Комната его была вся обвешана лубочными картинами, изображающими смерть с косой, ад, геенну, страшный суд. Он был так болен, что считал себя возгордившимся перед богом, виновным в непочтении отца и матери, которые успели ему доказать, что он глубоко грешил, играя под воскресенья и под двунадесятые праздники. Религиозный ужас охватил его в последние дни, и он лежал, обернувшись к стене, не говоря ни с кем ни слова. Появление Нади и Михаила Иваныча не пробуждало его от забытья.
Несмотря на грустную картину умирающего, в комнате Вани Наде было легче дышать: здесь было чисто и тихо; все нотки и тетрадки Вани были аккуратно собраны и сложены в одно место, и Надя любила их разбирать. Каждый листок в этих бумагах говорил о том непомерном труде, с которым Ване стоило составить себе маленький уголок, отдельный от широких нравов семьи. Чего нет в этих бумагах? Вот случайно уцелевший нумер газеты с фельетоном о каком-то музыкальном вечере в Петербурге. Как тщательно и аккуратно сложен он! Автор его мог бы умереть спокойно, если бы знал, как ценятся где-то в темном уголке его строчки, нахватанные, может быть, ради хлеба. Вот портрет какого-то музыканта, вырезанный из какого-то измятого журнала: но он расправлен, старательно наклеен на картон. Вот афиша о концерте, в котором Ваня участвовал в первый раз.
— Уморили человека! — говорит Михаил Иваныч, рассматривая Ванины бумажки.
Надя не слышит его и не отвечает. В руках ее какие-то лоскутки, вверху которых написано: "В газету послать". Лоскутков этих оказывается множество. Это какие-то отрывки из недоконченных писем, рассказов, в которых видно неуменье владеть пером, видно, что мысль убита у писавшего человека. Но содержание этих лоскутков почти одинаково.
"Дуэт. Рассказ И. П-на. В один майский вечер из — ской улицы вышел на большую улицу один человек… У него была скрипка. Но в этот восхитительный вечер молодому человеку сделали подлость. Съедобин, губернский франт, хотя и дурак, стал подтрунивать над моим костюмом, говорил, что у приказных снимают сапоги…"

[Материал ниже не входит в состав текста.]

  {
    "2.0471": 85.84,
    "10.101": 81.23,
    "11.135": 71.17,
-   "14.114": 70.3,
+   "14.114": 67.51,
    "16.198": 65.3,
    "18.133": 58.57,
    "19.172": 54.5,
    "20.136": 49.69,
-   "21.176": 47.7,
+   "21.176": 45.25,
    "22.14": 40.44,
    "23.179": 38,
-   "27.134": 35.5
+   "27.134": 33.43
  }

Рассказ прерывался. За ним следовал другой с описанием июньского вечера; но во всех их на трех строках описание красот природы уступало, место описанию какой-нибудь мерзости, которую откалывали перед "одним человеком" либо барышня, либо барчук. Почерк последних строк каждого лоскутка ясно говорил о том, что мерзостей и гадостей сделано автору в тысячу раз больше, нежели было красот во все августовские, майские и другие вечера в мире. Слушая осторожный шопот Нади, читавшей эти почти безграмотные, но грустные листки забитого человека, Михаил Иваныч и здесь находил вещи, объясняемые его взглядами.
— Ишь, — шептал он. — За что они над человеком издевались? Вот чужие деньги-то!.. Только бы потеху из всего сделать! Разве им понять серьезного человека?

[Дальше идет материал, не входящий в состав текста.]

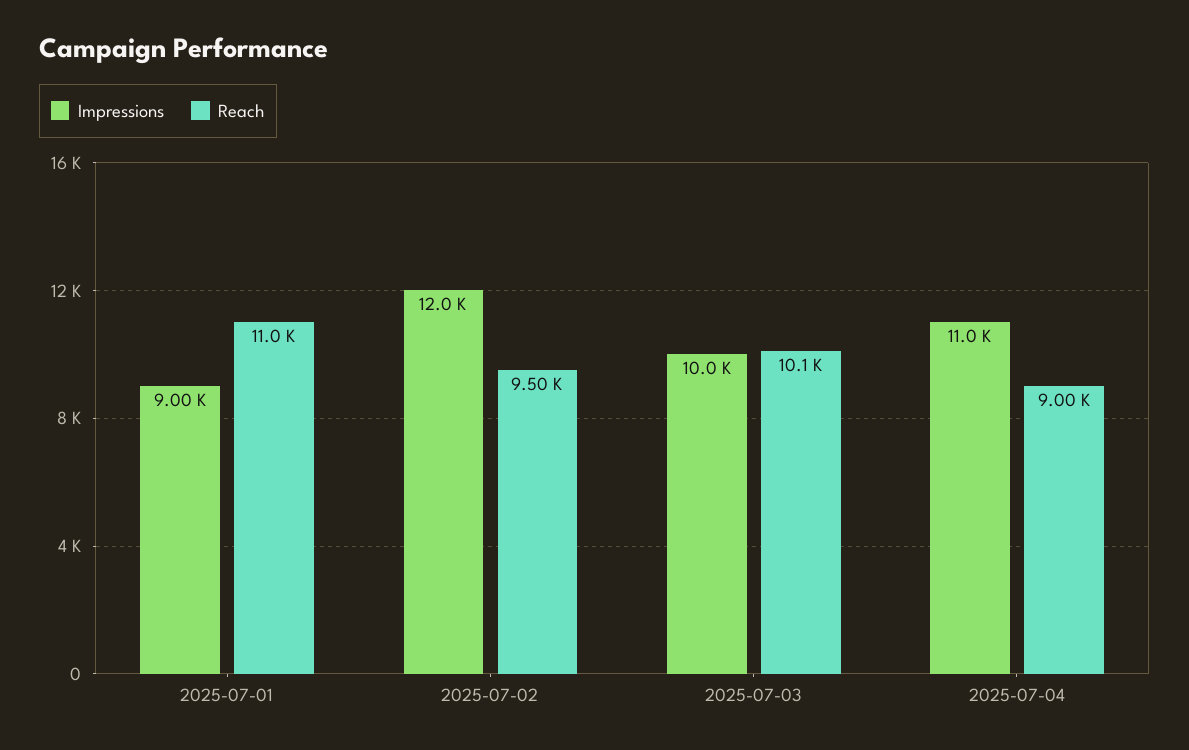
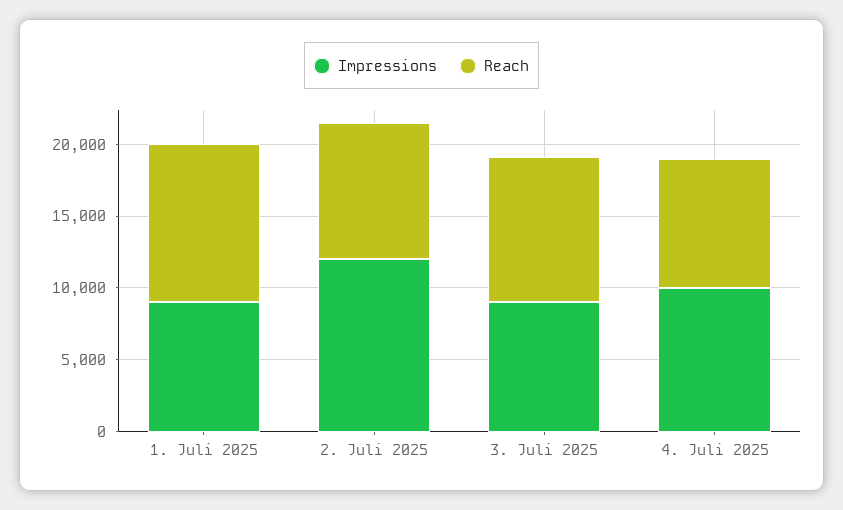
  {
    "Impressions": {
      "2025-07-01": 9000,
      "2025-07-02": 12000,
-     "2025-07-03": 10000,
+     "2025-07-03": 9000,
-     "2025-07-04": 11000
+     "2025-07-04": 10000
    },
    "Reach": {
      "2025-07-01": 11000,
      "2025-07-02": 9500,
      "2025-07-03": 10100,
      "2025-07-04": 9000
    }
  }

Надя уходила с тяжелым чувством из этого дома.
IV. ПРОДОЛЖЕНИЕ СКУКИ И СКИТАНИЙ
Так как чугунная дорога все еще не достроивалась, то Михаил Иваныч продолжал проводить время попрежнему и стал шататься к Черемухиным все чаще и чаще, потому что здесь, среди покорных обстоятельствам людей, ему было как-то покойнее негодовать. Отравленный прижимкой, о которой было уже обстоятельно рассказано Черемухиным, Михаил Иваныч, однако, и здесь, среди покоя, не забывал толковать о новых временах, о своих планах, а главным образом о грабеже и разбое.

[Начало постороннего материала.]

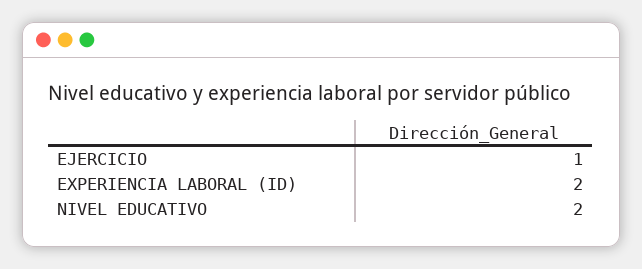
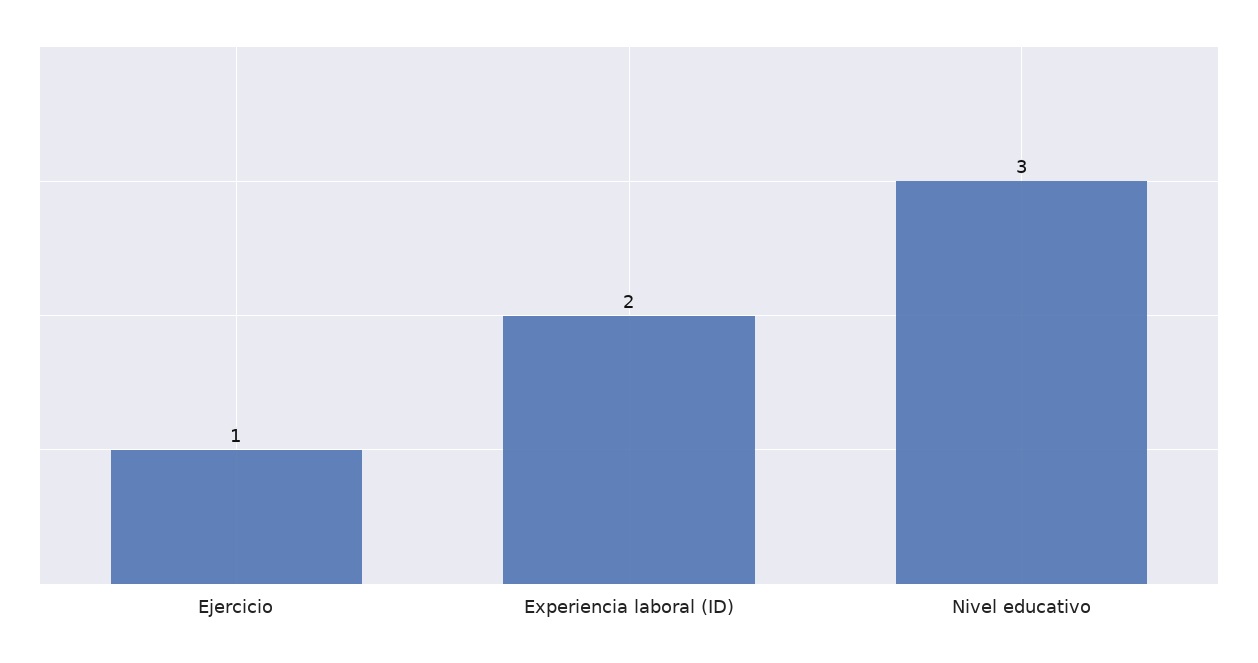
  {
    "EJERCICIO": 1,
    "EXPERIENCIA LABORAL (ID)": 2,
-   "NIVEL EDUCATIVO": 2
+   "NIVEL EDUCATIVO": 3
  }

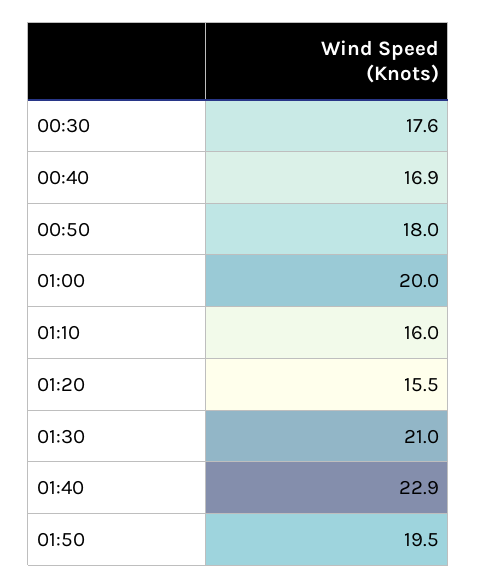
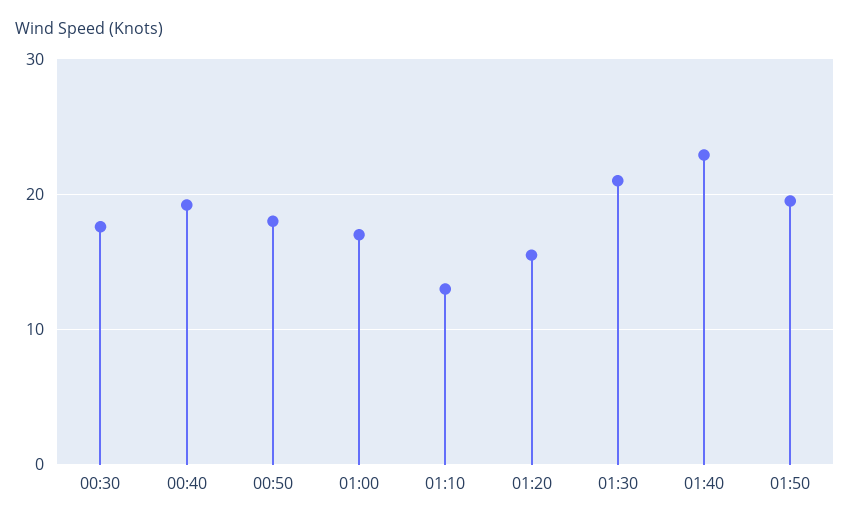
  {
    "00:30": 17.6,
-   "00:40": 16.9,
+   "00:40": 19,
    "00:50": 18,
-   "01:00": 20,
+   "01:00": 17,
-   "01:10": 16,
+   "01:10": 13,
    "01:20": 15.5,
    "01:30": 21,
    "01:40": 22.9,
    "01:50": 19.5
  }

— Надежда Андревна! Надежда Андревна! — торопливо шептал он, догоняя Надю, гулявшую в саду, — гляньте-ко, вон взяточник на солнце греется!
Надя, от скуки гулявшая по саду, смотрела, куда указывал ей Михаил Иваныч. На лавочке, в соседнем саду, сидит отставной чиновник в халате и, подставив солнцу спину, потирает ее кулаком и поводит плечами.
— Ишь, словно кот жмурится!.. Кости свои оттаивает… Он тепериче приструнен; а вы дайте ему оттаять, пойдет щелкать по карманам — любо, два!.. Надежда Андревна! — восклицал он чрез минуту, — эво-эво… еще! Вон грабитель на одеяле растянулся… Ишь нажевал утробу-то!
Надя рассматривала рекомендуемых ей Михаилом Иванычем разбойников с тем недоумением и любопытством, с каким дети глядят, например, на рыбу, плавающую в корыте; она шевелит перьями, дышит, смотрит и, должно быть, о чем-то думает. И хотя существо оттаивающих грабителей было ей в той же мере незнакомо, как и существо размышлений молчаливой рыбы, но бормотанья Михаила Иваныча об этих предметах внесли в ее скуку какую-то неприятную черту. Надя слушала и смотрела на Михаила Иваныча только потому, что не на кого было смотреть и некого было слушать, и, несмотря на полное почти равнодушие к его суждениям, дедушка и бабушка стали скучны ей не потому только, что у них духота и темнота в комнатах, а потому, что в них самих было что-то дурное, что они почему-то дурные люди. Улица и забор, видный в окно, и сад, помимо того, что надоели ей своим однообразием, получили еще какую-то особенную ненависть Нади вследствие того, что кругом их и за ними жили и живут опять-таки дурные люди.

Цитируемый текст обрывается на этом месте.